Two possibilities you need to consider: your system is attempting to boot from a disk/drive/card without a system file, or your Master Boot Record (MBR) is faulty, a sign your hard disk may be about to fail.
The first possibility occurred to me: my computer (a Gateway Core 2 Duo) was giving me the message 'Unable to find DOS.' It turned out that it was trying to boot from a memory card in my USB-connected photo printer. When you boot/reboot, you may see a (sometimes brief) message "Press <Del> to setup BIOS options" or similar message. The keys are usually <Del>, <F2>, <F10>, or <F12>. When you are brought into your Setup screen, go to Boot Options. The most frequent sequence for boot is <Floppy> (if you have one), Optical Drive (CD/DVD drive) and HD0, your main hard drive. Unless you have a boot system on a USB flash drive, you do not want your machine to attempt to boot to a USB. This was the cause of my difficulty. I had to disable 'Boot USB First', an option I hadn't seen when I set up the machine.
If this does not work, you need to try to refresh your Master Boot Record. I have a program from GRC associates (www.grc.com) called SpinRite, which refreshes the signals on the tracks on your drives.

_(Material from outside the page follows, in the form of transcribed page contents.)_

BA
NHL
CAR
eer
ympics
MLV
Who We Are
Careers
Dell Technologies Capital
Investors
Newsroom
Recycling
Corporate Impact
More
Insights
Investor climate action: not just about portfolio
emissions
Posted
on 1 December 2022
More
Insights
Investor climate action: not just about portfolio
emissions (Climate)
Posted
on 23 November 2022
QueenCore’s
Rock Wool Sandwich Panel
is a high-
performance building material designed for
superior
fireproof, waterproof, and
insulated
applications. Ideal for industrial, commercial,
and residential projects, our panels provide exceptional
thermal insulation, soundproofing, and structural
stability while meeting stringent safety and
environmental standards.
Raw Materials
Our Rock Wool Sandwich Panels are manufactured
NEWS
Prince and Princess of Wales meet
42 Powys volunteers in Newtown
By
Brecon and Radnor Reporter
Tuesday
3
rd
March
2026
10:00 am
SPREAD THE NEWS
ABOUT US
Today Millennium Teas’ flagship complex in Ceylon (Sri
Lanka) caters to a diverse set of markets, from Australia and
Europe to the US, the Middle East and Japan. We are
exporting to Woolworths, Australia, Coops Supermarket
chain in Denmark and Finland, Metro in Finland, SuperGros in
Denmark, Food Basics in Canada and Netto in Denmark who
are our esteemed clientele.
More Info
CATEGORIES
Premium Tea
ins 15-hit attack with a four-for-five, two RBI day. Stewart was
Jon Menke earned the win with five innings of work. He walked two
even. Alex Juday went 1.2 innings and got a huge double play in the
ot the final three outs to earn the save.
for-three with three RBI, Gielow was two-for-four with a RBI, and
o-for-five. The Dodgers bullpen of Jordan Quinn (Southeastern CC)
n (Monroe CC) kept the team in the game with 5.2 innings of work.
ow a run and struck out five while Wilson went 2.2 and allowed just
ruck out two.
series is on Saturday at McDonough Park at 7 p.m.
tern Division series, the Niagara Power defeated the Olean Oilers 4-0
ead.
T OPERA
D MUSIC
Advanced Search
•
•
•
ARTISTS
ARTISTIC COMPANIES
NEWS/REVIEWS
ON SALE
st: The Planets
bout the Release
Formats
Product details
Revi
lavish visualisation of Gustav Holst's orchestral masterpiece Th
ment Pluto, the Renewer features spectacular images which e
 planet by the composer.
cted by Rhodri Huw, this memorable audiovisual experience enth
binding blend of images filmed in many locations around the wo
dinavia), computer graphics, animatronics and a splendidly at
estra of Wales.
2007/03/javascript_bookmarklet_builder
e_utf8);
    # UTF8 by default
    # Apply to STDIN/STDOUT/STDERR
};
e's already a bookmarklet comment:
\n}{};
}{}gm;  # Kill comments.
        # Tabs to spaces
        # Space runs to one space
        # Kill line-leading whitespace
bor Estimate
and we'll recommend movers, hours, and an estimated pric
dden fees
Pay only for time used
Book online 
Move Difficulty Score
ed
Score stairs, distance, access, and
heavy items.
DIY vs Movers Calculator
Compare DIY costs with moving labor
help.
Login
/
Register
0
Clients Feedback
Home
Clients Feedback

It has save a failing drive long enough to allow me to copy it over to another drive. There are other programs, including free ones, that will refresh your MBR. A copy of your MBR is kept in the early tracks on the hard drive, and various programs will 'refresh' your MBR.
If you succeed in getting your computer to boot, I suggest you think about a new hard drive. The 'failure to boot' is often the early death call of a failing hard drive.
If your drive fails to boot, not all is lost. Borrow a hard drive from a friend who has the same OS as your computer. Use the other hard drive to back up your hard disk. Once a drive has failed to boot, I replace it and use it as auxiliary storage for non-critical data (e.g., music and video files I can replace).
I hope this is helpful.
Whatever the outcome of your situation, I cannot emphasize enough backing up your hard drives periodically (e.g., once a month) and your data files frequently (daily). Been there. Done that. Saved my skin more than once.